I recently had an interview for a Ruby on Rails developer position and have been asked a lot of interesting (and somewhat difficult) questions. They required some solid knowledge of how Ruby works. One of those questions was following:

Say we have two modules with a method with the same name in both of them.

module Wolf
  def speak
    puts "Auuu!"
  end
end

module Dog
  def speak
    puts "Woof!"
  end
end

And we include them both to a class, create an instance of that class and call that method. What will happen?

class Mutant
  include Dog
  include Wolf
end

m = Mutant.new
m.speak

In this case, the method from Wolf module will be called and output will be “Auuu!”. Let’s see why and how this happens.

When a method is called Ruby interpreter will first look if that method is defined on that object’s class. If it didn’t find the right method there, it will check that class’s superclass. It will keep moving this way up until it finds the right method. This chain of superclasses is called ancestors chain. In case method was not found on any class in the ancestors chain, method_missing method will be called (and it will raise NoMethodError by default).

But what about modules?

Let’s first take a look at ancestors chain of our Mutant class by calling ancestors method.

Mutant.ancestors
 => [Mutant, Wolf, Dog, Object, Kernel, BasicObject]

So we have Mutant class here as expected, we also have Object and BasicObject which are classes defined by Ruby that all other classes inherit from. But there are also modules here. There’s Wolf and Dog that we defined, and Kernel which is included by default in all Ruby classes.

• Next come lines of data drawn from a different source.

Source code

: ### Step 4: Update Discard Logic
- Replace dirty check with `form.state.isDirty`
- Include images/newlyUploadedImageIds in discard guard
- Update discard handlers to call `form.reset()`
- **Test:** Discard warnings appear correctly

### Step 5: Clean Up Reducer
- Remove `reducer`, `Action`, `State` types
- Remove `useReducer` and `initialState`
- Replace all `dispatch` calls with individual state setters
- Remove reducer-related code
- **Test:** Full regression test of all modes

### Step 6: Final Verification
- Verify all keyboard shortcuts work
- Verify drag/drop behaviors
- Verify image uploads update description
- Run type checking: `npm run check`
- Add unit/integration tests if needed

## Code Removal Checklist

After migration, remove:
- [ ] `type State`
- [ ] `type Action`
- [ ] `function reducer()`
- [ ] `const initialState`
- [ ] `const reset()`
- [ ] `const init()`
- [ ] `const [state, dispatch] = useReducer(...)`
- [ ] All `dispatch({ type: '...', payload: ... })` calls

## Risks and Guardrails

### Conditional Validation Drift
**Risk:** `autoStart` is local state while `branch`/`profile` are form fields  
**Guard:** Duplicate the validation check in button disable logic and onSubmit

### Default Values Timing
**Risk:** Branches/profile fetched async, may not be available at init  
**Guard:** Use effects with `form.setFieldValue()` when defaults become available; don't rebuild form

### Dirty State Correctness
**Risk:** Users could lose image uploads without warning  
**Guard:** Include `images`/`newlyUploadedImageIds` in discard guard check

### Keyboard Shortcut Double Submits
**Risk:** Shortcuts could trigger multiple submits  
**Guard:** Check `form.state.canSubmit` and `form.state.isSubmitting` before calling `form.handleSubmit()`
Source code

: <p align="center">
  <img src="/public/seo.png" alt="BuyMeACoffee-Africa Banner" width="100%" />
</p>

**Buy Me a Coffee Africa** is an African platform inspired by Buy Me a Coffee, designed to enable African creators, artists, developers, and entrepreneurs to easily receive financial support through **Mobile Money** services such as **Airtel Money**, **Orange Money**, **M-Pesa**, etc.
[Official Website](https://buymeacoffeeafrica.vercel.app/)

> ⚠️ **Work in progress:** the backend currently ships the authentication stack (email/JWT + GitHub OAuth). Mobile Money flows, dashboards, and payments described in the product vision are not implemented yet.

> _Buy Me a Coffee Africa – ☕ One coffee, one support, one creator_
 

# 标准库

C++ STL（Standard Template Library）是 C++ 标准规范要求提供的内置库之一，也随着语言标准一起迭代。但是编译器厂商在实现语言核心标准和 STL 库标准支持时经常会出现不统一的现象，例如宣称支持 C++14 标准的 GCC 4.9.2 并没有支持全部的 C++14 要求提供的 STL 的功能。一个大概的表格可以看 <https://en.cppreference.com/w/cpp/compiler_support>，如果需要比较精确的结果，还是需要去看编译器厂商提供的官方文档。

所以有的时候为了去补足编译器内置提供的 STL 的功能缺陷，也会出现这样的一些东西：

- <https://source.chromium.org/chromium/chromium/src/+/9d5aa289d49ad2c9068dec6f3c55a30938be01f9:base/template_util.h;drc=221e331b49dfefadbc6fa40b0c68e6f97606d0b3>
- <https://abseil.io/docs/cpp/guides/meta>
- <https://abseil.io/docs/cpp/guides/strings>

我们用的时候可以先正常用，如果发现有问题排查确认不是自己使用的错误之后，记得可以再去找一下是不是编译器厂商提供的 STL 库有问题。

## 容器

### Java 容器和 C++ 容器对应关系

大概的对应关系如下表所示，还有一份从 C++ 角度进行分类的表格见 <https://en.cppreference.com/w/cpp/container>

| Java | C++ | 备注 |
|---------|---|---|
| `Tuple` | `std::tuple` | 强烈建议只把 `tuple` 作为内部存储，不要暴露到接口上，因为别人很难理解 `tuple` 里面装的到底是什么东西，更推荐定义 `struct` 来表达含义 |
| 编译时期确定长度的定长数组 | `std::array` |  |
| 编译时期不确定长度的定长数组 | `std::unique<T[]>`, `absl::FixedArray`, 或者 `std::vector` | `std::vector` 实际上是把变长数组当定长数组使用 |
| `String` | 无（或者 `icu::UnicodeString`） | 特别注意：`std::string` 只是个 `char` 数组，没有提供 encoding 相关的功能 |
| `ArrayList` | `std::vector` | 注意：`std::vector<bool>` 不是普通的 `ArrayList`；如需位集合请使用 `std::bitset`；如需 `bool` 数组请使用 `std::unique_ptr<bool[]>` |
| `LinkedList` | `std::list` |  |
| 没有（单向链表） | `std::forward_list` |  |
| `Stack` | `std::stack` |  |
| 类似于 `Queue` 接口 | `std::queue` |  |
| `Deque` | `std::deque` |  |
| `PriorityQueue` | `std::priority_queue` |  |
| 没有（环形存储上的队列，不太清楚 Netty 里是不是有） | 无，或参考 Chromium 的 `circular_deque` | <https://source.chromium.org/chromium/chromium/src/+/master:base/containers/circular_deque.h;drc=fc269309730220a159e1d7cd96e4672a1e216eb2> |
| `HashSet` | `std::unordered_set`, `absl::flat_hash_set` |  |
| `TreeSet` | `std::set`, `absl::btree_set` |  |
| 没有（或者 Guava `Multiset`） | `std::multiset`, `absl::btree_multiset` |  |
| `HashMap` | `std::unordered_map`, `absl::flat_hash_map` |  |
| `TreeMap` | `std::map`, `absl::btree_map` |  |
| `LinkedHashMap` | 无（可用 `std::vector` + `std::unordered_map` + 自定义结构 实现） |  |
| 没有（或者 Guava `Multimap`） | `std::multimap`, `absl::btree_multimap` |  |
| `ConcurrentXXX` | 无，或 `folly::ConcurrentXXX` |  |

So how did the modules get here? When you call include in ruby it will wrap that module in an anonymous class and add it in the ancestral chain right above the current class.

When we included Dog, it got wrapped in a class and Mutant class inherited from it. It was set above Mutant and below Object in ancestors chain. When we included Wolf, it pushed Dog up and got added right above Mutant in the ancestor chain.

We got a response from Wolf module because it’s first in the ancestors chain. Ruby interpreter will first check if that module has speak class, it will find it there and won’t look any further. If we included the modules in different order, the other method would be called.